**WRITTEN INSTRUCTION**
Convert the entries below into a numbered list with one line per item, leaving out blank lines and the pictures.

**RECORDS TO PROCESS**
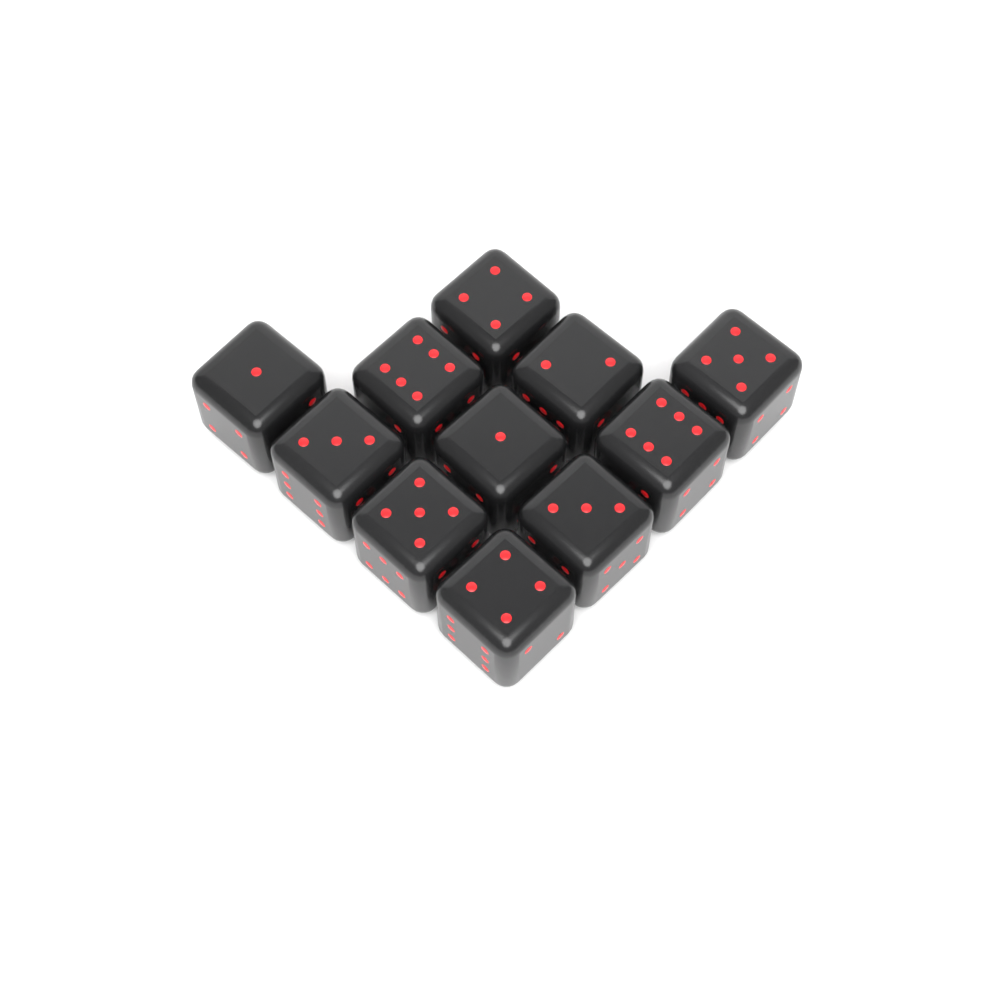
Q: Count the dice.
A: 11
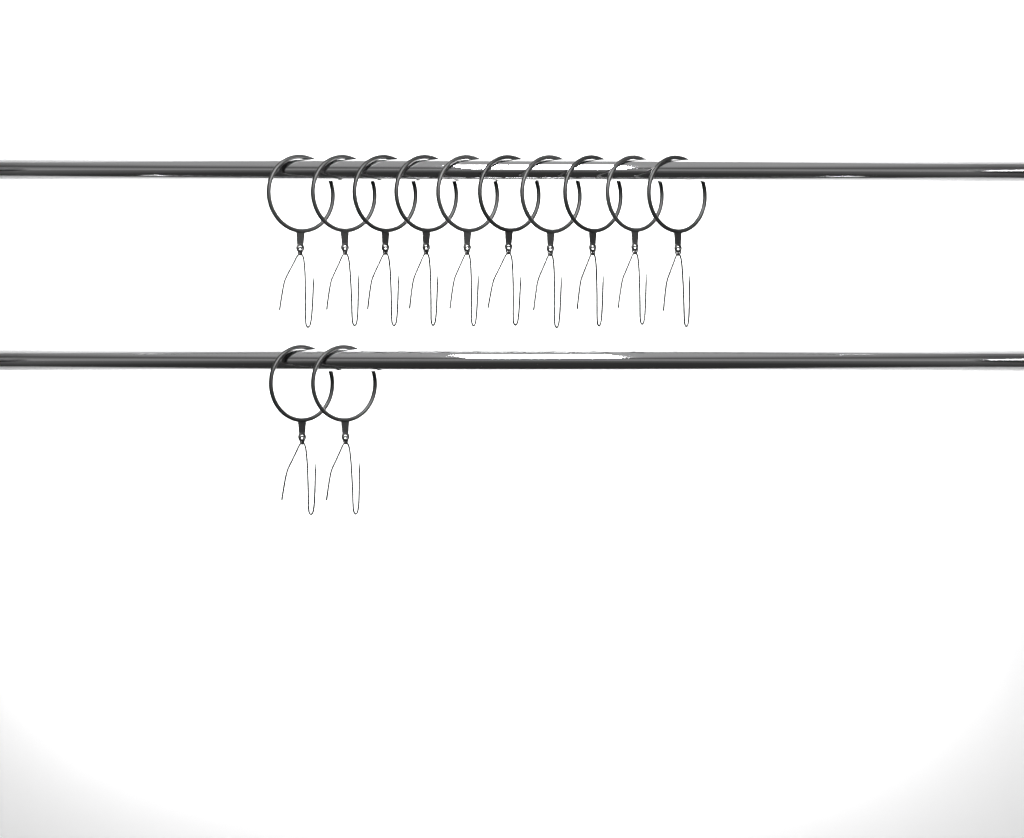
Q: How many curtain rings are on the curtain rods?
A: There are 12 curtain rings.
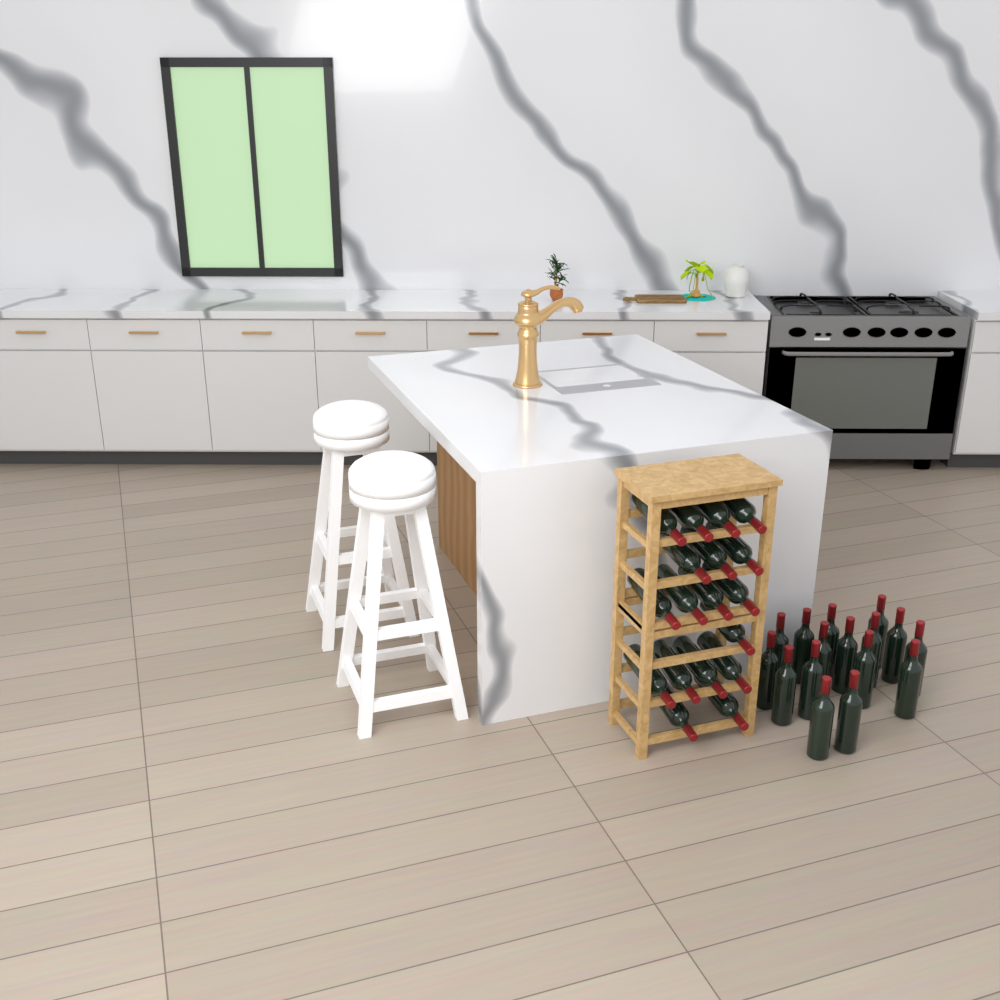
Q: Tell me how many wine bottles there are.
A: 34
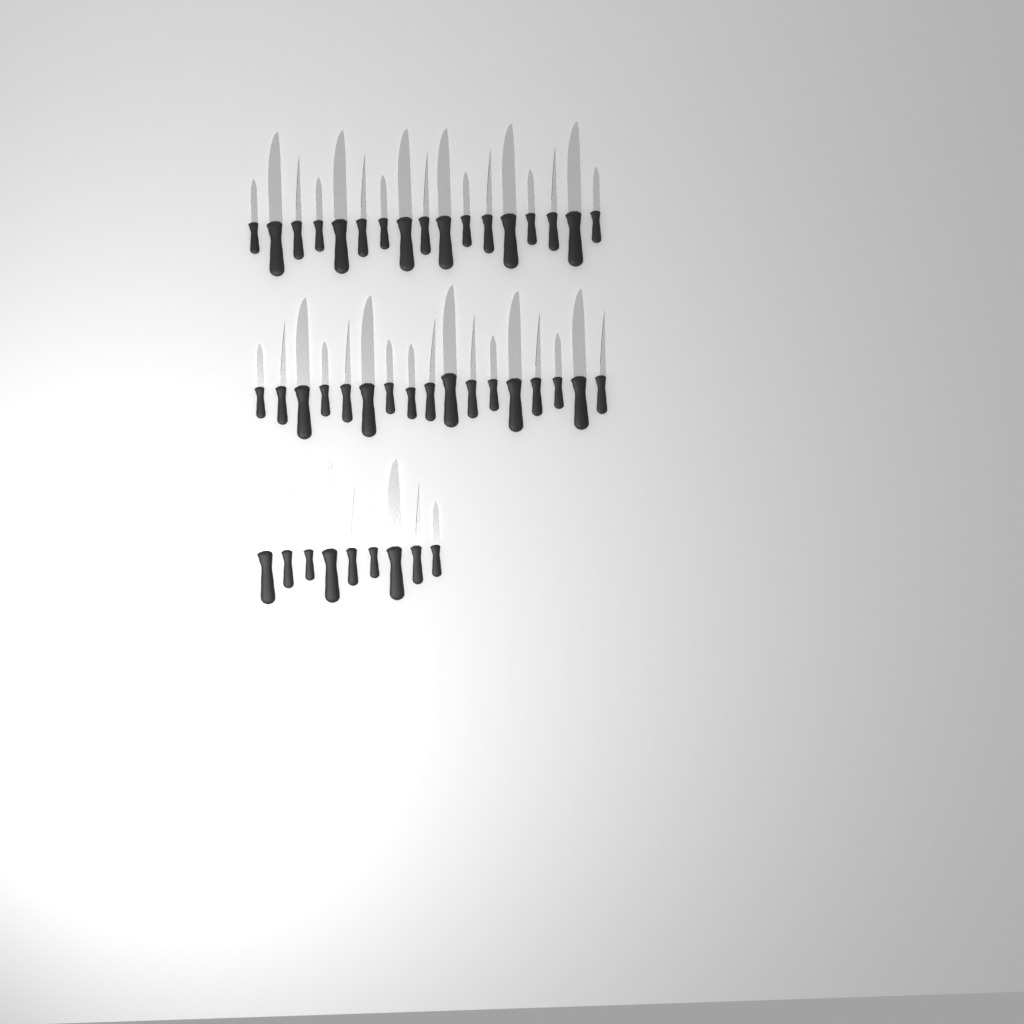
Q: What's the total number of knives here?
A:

**EXPECTED ANSWER**
1. Q: Count the dice.
2. A: 11
3. Q: How many curtain rings are on the curtain rods?
4. A: There are 12 curtain rings.
5. Q: Tell me how many wine bottles there are.
6. A: 34
7. Q: What's the total number of knives here?
8. A:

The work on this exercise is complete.